Importantly, if there is a conflict between state law and federal law, the federal law overrides state law. This is based on section  of the Constitution.

Criminal law deals with the regulation of conduct that the government, on behalf of society, considers is against the interests of the community. Because of this, criminal cases always involve the Crown (government) bringing the case to a court to be decided. This is called ‘prosecuting’ the case. Criminal cases are dealt with in courts, rather than in tribunals.

A good criminal lawyer with experience will carefully analyse and assess the prosecution’s evidence to determine its credibility while also determining if the evidence has been illegally or improperly obtained by police, and whether it’s enough to prove the prosecution’s case beyond reasonable doubt.

What is Civil Law in Australia?

Civil law involves disputes and the resolution of disputes between people and/or corporations.
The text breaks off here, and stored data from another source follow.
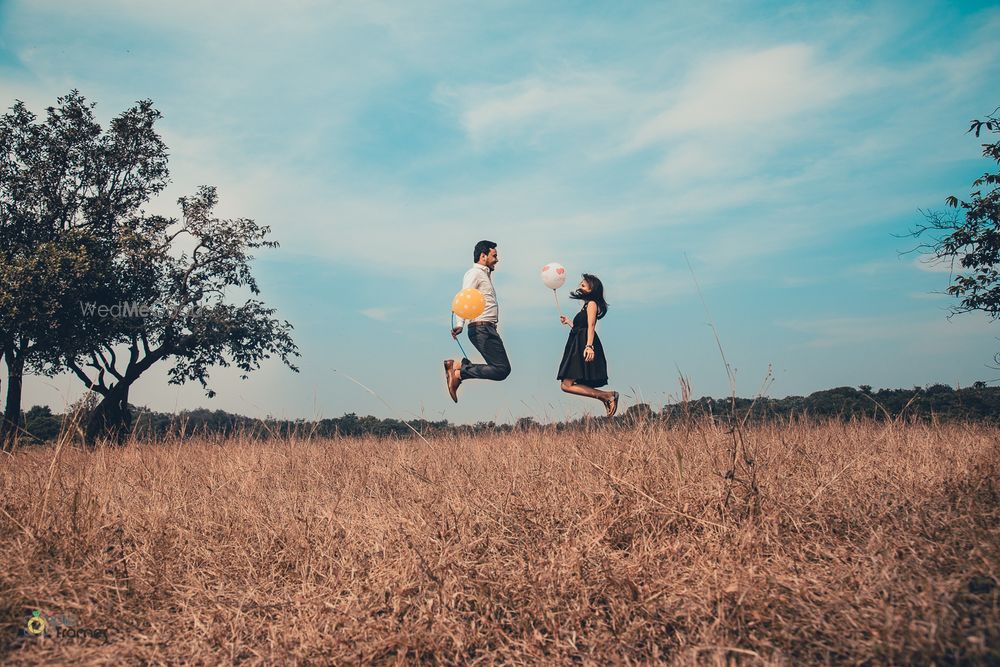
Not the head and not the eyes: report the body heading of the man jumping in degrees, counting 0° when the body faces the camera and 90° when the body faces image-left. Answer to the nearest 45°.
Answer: approximately 270°

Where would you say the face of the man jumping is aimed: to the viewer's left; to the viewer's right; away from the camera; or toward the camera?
to the viewer's right

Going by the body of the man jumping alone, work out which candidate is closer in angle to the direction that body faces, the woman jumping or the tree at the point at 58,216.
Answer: the woman jumping

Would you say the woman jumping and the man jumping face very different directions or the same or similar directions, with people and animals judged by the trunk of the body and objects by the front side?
very different directions

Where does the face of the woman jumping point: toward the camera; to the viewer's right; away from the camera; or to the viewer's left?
to the viewer's left

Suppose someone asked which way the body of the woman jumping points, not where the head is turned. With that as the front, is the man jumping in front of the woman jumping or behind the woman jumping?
in front

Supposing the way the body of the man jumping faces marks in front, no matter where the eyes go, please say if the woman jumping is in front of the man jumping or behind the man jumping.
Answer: in front

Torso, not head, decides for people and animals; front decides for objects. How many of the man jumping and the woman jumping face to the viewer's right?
1

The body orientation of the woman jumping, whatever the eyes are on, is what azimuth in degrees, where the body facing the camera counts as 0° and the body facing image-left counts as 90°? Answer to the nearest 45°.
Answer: approximately 90°

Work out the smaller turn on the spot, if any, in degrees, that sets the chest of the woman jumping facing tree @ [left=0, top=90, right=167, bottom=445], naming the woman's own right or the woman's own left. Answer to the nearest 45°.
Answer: approximately 45° to the woman's own right

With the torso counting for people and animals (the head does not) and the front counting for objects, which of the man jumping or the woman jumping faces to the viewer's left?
the woman jumping
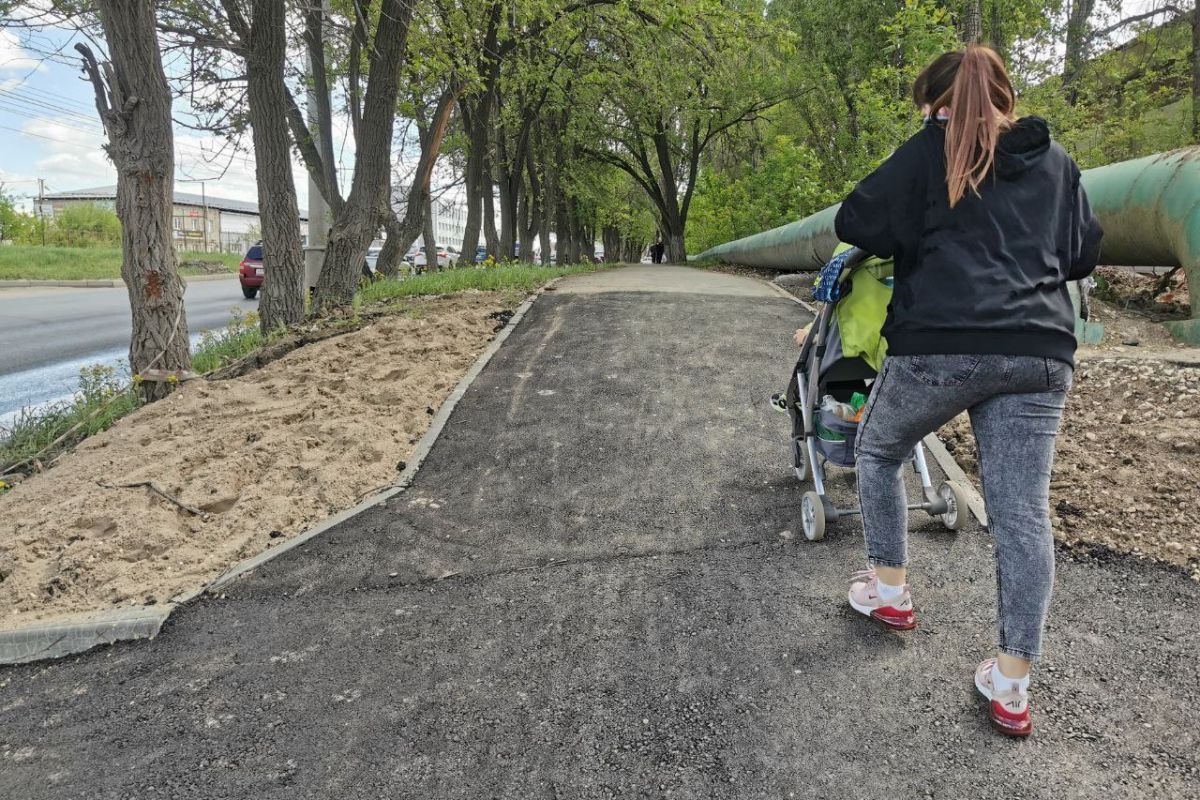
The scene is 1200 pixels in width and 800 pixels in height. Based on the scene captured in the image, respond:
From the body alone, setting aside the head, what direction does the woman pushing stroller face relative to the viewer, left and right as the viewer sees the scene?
facing away from the viewer and to the left of the viewer

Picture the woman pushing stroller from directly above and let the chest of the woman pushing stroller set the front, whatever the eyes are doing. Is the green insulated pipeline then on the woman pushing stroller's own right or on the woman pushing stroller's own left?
on the woman pushing stroller's own right

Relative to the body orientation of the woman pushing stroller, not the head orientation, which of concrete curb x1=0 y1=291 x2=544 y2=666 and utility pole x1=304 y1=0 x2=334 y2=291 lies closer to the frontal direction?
the utility pole

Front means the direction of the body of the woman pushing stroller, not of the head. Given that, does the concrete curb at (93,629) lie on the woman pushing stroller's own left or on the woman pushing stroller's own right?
on the woman pushing stroller's own left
It usually involves some form of a monetary compensation from one party to another.

The procedure for civil law is different to that of the criminal law. In civil law, each party must set out their claims and then file and serve evidence they rely on. Subject to evidentiary arguments, that evidence will then be presented to a Magistrate or Judge in court.

Civil law is about the relationship between participants in society, so civil law cases are disputes between participants about something to do with their dealings with each other. A person or organisation who believes that another person or organisation has acted in breach of civil law in their dealings can bring a civil claim to court, this is often referred to as ‘suing for damages’, for example, for a personal injury. A person or organisation that makes a civil law claim is called the ‘plaintiff’. The person or organisation against whom they make the claim is called the ‘respondent’.
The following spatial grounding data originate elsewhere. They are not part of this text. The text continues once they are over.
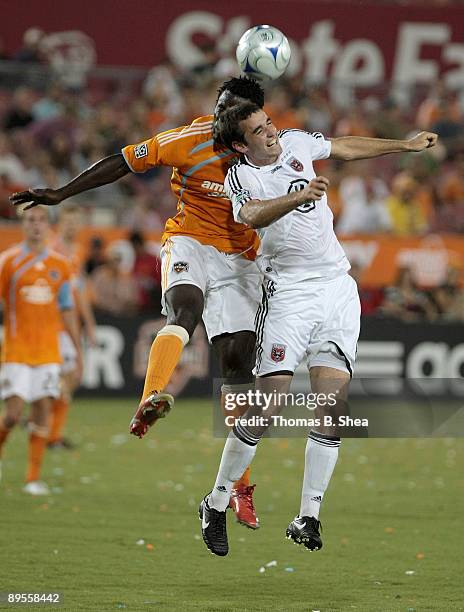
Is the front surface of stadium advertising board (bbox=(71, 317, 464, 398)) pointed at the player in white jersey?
yes

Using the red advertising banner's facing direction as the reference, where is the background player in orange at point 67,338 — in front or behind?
in front

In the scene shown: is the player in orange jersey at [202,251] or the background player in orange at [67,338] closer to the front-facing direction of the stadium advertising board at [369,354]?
the player in orange jersey

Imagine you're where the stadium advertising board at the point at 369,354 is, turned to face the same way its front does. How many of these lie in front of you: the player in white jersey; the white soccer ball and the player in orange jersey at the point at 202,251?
3

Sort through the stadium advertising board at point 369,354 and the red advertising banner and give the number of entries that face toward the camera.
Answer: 2

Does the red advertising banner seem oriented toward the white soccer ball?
yes

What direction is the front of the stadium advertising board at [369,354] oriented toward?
toward the camera

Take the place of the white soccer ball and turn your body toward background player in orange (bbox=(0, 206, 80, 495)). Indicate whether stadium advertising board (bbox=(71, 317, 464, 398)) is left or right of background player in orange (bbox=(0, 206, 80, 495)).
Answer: right

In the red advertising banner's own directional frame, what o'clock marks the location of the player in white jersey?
The player in white jersey is roughly at 12 o'clock from the red advertising banner.

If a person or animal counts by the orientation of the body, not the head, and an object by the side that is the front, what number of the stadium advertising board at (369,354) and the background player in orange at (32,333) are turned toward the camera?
2

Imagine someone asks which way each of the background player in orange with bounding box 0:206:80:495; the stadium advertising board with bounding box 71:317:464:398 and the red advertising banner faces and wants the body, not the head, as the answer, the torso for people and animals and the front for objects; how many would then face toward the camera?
3

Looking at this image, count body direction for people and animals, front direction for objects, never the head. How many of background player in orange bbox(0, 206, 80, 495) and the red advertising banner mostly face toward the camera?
2

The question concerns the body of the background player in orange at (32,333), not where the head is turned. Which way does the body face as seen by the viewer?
toward the camera
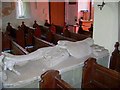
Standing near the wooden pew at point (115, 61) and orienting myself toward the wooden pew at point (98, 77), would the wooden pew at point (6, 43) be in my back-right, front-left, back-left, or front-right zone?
front-right

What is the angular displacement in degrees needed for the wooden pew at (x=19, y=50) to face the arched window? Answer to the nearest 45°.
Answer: approximately 45° to its left

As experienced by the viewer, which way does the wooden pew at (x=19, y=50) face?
facing away from the viewer and to the right of the viewer

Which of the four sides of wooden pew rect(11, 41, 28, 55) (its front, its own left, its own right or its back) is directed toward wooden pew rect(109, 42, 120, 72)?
right

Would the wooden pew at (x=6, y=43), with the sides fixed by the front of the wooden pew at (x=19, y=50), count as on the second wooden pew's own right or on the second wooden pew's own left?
on the second wooden pew's own left

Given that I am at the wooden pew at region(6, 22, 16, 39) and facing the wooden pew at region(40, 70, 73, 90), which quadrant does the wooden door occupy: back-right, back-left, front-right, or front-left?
back-left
Once a decision has been made, the presiding judicial officer will make orders in favour or against a party. Legal costs usually then follow for one party to bear the other parties. Often, legal costs will be significant for the losing party, as they will generally be ordered to pay the winning party’s legal costs.

If a party is unhappy with the court’s decision, they can file an appeal to a higher court.
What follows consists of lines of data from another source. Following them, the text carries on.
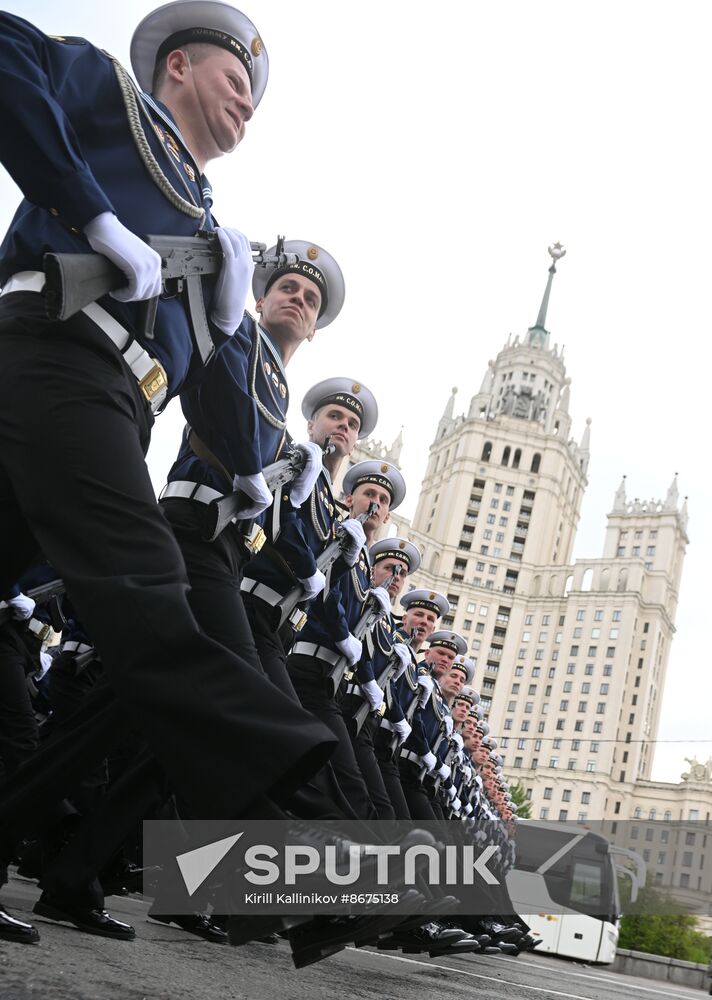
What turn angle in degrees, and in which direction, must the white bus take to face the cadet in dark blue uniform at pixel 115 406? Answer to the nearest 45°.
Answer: approximately 90° to its right

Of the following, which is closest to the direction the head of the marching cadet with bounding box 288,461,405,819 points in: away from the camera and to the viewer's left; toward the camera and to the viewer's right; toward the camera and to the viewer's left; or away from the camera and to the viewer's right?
toward the camera and to the viewer's right

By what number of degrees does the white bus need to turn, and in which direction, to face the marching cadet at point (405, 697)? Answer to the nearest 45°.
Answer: approximately 90° to its right

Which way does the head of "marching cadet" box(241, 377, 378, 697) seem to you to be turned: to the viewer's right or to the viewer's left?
to the viewer's right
Civil law deals with legal issues between people and/or organisations that affect people in everyday life.

Some examples of civil law include unpaid debts, fines, discrimination, damages, negligence, divorce, property and child custody disputes between parents.

Civil claim disputes are heard either in tribunals or courts, where an independent judicial officer will preside to hear evidence from both sides before making a determination.

There is clearly differences, but are there any similarities?

Although there are many differences between the two types of law. There is also many similarities. These similarities include.

Each party is entitled to be legally represented

In Australia, every party to a legal dispute has the right to be legally represented. A lawyer will always be able to represent an accused person or entity. Legal Aid plays a major role in this by ensuring that people don’t miss out on legal representation due to reasons such as lack of financial means.

Common Law is used in both areas

Common law is incorporated and used within both criminal and civil law.

Rules within the court

The rules of etiquette within the court room remain the same in both civil law and criminal. It doesn’t matter whether it is criminal prosecution or civil law cases around torts and negligence law or it is a case in the supreme court, the rules that must be followed remain the same.

Acting against these rules can result in criminal charges that would involve someone needing a criminal defence lawyer to fight the criminal case that will ensue.

Open to the public

Both criminal law cases and civil cases and their subsequent proceedings are allowed to be viewed by the general public, not just the state or federal government. Only a non-publication order can prohibit this. There are many legal arguments for and against the benefits of this aspect of criminal and civil law.